Scandale: Un directeur de funérarium condamné à 40 ans de prison pour avoir caché près de 200 cadavres
En Amérique, dans le Colorado, Jon Hallford, directeur d’un funérarium se présentant comme « écologique », a été condamné à 40 ans de prison pour abus de cadavres. Derrière la façade d’un établissement censé offrir des obsèques respectueuses de l’environnement se cachait en réalité l’un des scandales funéraires les plus macabres de ces dernières décennies. Tout a commencé en octobre 2023 à Penrose, une petite localité située à une cinquantaine de kilomètres au sud de Colorado Springs. Des habitants, incommodés par une odeur pestilentielle persistante, alertent le shérif. L’origine des effluves mène les forces de l’ordre au domicile de Jon Hallford et de son ex-épouse, Carie Hallford. La perquisition qui s’ensuit révèle l’horreur : des dizaines, puis des centaines de corps entassés, en décomposition, dans des zones non réfrigérées. Le bilan final fait froid dans le dos : 189 dépouilles humaines, dont celles d’enfants et de fœtus.

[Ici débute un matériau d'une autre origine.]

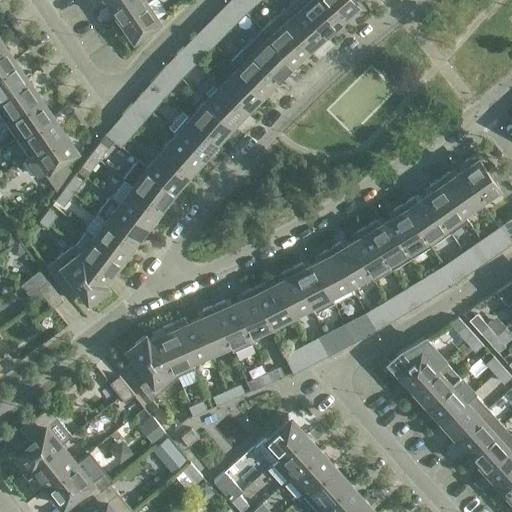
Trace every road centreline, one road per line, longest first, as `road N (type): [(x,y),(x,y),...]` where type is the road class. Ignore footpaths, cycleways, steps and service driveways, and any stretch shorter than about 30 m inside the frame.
road 1 (residential): [(450,511),(345,394),(341,375),(352,358),(511,260)]
road 2 (residential): [(155,285),(313,218),(476,108)]
road 3 (residential): [(402,15),(221,186),(155,285)]
road 4 (residential): [(38,0),(103,84),(130,74),(204,0)]
road 5 (residential): [(0,407),(155,285)]
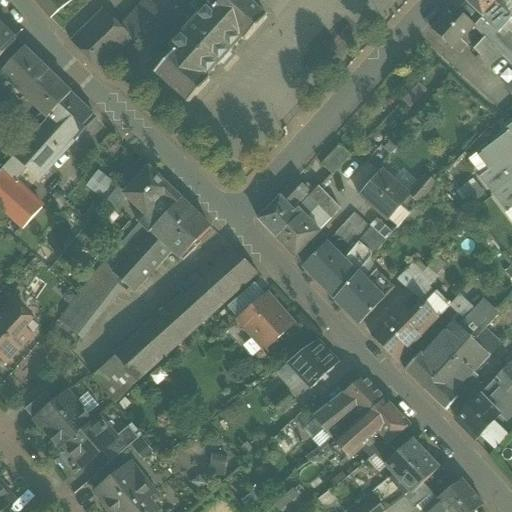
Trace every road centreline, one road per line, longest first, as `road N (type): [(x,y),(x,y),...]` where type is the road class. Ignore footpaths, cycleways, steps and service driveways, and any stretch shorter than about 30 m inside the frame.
road 1 (residential): [(234,220),(509,511)]
road 2 (residential): [(14,0),(234,220)]
road 3 (residential): [(434,0),(234,220)]
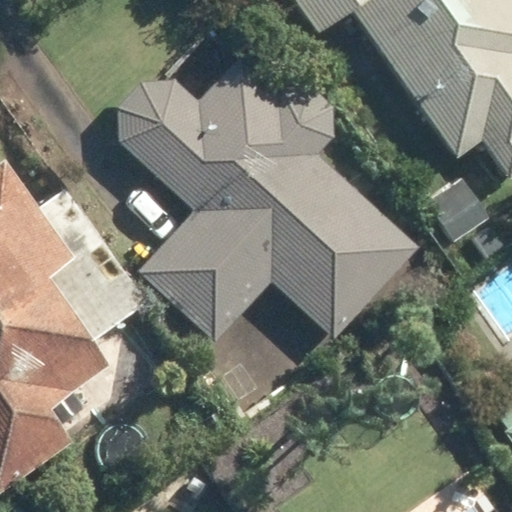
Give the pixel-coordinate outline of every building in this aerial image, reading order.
[(511,0),(286,0),(311,36),(349,11),(447,159),(476,139),(502,179),(511,172),(511,0)] [(238,60),(192,107),(182,96),(179,93),(176,91),(173,89),(170,88),(167,87),(164,86),(160,85),(157,84),(153,84),(149,85),(146,85),(142,86),(139,87),(136,88),(133,90),(130,92),(127,94),(124,96),(122,99),(120,102),(118,105),(116,108),(115,111),(114,115),(113,118),(113,121),(112,125),(112,129),(113,132),(114,136),(115,139),(116,142),(118,145),(119,148),(122,151),(187,214),(132,276),(211,347),(269,282),(332,339),(416,247),(318,158),(326,111),(298,85),(281,102),(238,60)] [(0,479),(61,438),(37,403),(98,361),(84,341),(142,302),(63,186),(29,209),(0,165),(0,479)] [(511,402),(491,417),(511,446),(511,402)] [(475,511),(466,498),(444,511),(475,511)]
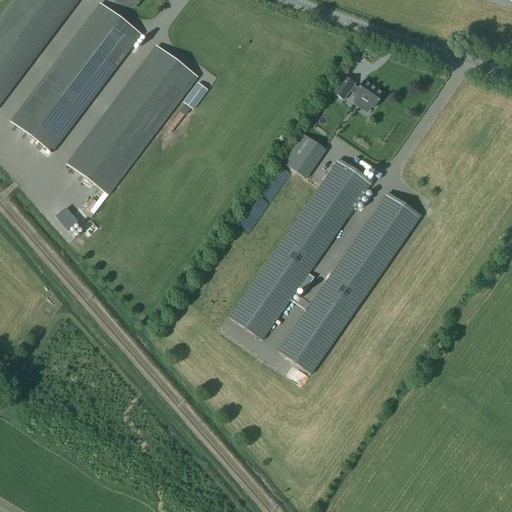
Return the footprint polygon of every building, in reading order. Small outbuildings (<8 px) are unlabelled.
[(0,103),(78,0),(13,0),(0,18),(0,103)] [(511,0),(480,0),(511,9),(511,0)] [(51,153),(139,36),(98,5),(10,122),(51,153)] [(107,196),(196,79),(155,48),(66,165),(107,196)] [(357,90),(352,87),(354,85),(344,78),(333,94),(343,101),(349,92),(357,97),(355,101),(362,106),(364,102),(373,109),(383,95),(363,81),(357,90)] [(196,84),(182,103),(192,110),(206,91),(196,84)] [(303,179),(323,150),(303,137),(283,165),(303,179)] [(261,342),(371,184),(338,160),(228,319),(261,342)] [(310,376),(420,217),(386,194),(277,353),(310,376)] [(59,228),(55,232),(63,239),(67,234),(59,228)]
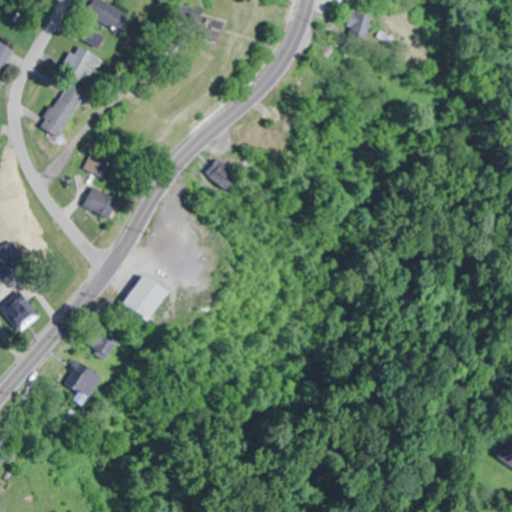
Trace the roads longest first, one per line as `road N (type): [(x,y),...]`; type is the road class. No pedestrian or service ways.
road 1 (secondary): [(309,0),(279,68),(185,160),(111,270),(0,397)]
road 2 (residential): [(66,0),(24,74),(18,131),(40,185),(111,270)]
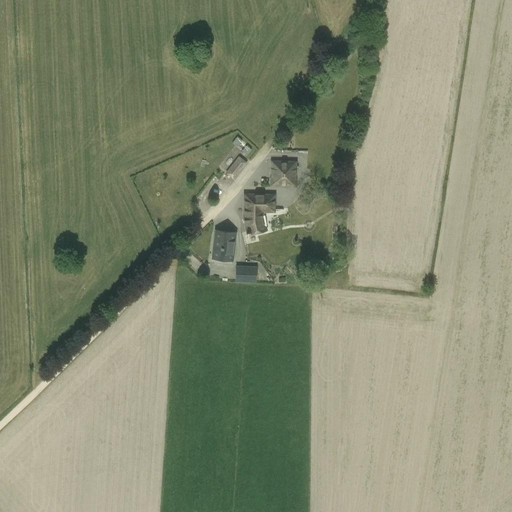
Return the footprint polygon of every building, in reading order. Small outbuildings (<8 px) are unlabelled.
[(237,177),(248,163),(238,156),(227,170),(237,177)] [(296,188),(296,161),(270,161),(269,187),(296,188)] [(263,216),(263,211),(273,212),(273,196),(245,195),(245,221),(248,234),(265,230),(263,216)] [(233,262),(237,232),(215,229),(211,259),(233,262)] [(256,267),(235,266),(235,281),(235,283),(256,283),(256,281),(256,267)]
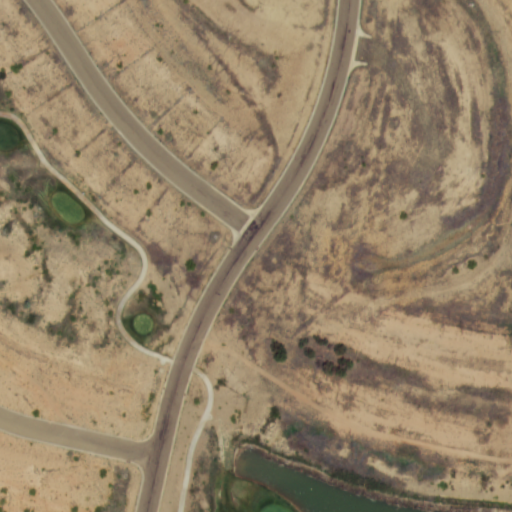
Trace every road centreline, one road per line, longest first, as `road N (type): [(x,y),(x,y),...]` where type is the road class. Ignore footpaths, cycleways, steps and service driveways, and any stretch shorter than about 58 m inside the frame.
road 1 (residential): [(348,0),(344,45),(315,137),(216,296),(184,364),(148,511)]
road 2 (track): [(0,114),(16,118),(48,166),(144,255),(146,274),(120,313),(125,334),(208,380),(213,399),(182,511)]
road 3 (residential): [(38,0),(148,148),(257,235)]
road 4 (residential): [(161,455),(0,418)]
road 5 (residential): [(344,45),(377,54),(390,67),(437,147)]
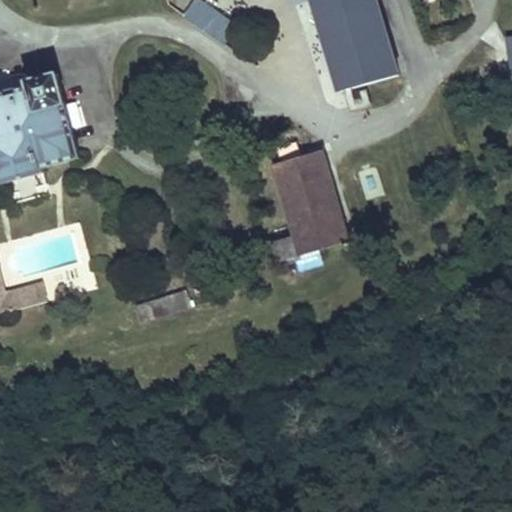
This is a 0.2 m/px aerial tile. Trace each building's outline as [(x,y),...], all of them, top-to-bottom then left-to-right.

À la barre, l’émotion était vive. Les familles endeuillées, massées dans une salle d’audience comble, ont livré des témoignages bouleversants. « Je suis la fille d’une mère de famille qui a été traitée comme une ordure », a lancé Kelly Mackeen, la voix brisée. « Elle a été jetée quelque part et abandonnée avec des centaines d’autres. » Des mots qui traduisent la douleur et la colère de proches qui, pendant des années, ont cru offrir une sépulture digne à ceux qu’ils aimaient. Selon les enquêteurs, Jon et Carie Hallford avaient mis en place une vaste escroquerie. Les familles payaient pour des enterrements ou des crémations censés être réalisés dans le respect des rites. En réalité, les corps n’étaient ni incinérés ni enterrés. Pour tromper les proches, le couple plaçait un mélange de béton sec dans les urnes ou les cercueils remis aux familles. Pendant près de quatre ans, l’entreprise « Return to Nature » a ainsi encaissé plus de 130 000 dollars pour des prestations fictives. Face au juge Eric Bentley, Jon Hallford a tenté de faire acte de contrition. « J’ai eu de nombreuses occasions d’arrêter, mais je ne l’ai pas fait. Tout ce que j’ai fait était mal », a-t-il reconnu, admettant que ses actes marqueraient durablement toute une génération. Des excuses jugées insuffisantes par les victimes, dont certaines ont réclamé la peine maximale de 50 ans, qualifiant l’accusé de « monstre » qui mérite de « pourrir en prison ». Dans son verdict, le juge n’a pas caché son trouble. « Je crois profondément que chaque être humain est fondamentalement bon », a-t-il déclaré. « Mais vos crimes mettent cette conviction à rude épreuve. » Il a finalement prononcé une peine de 40 ans de réclusion. Carie Hallford, quant à elle, a plaidé coupable et attend encore sa condamnation.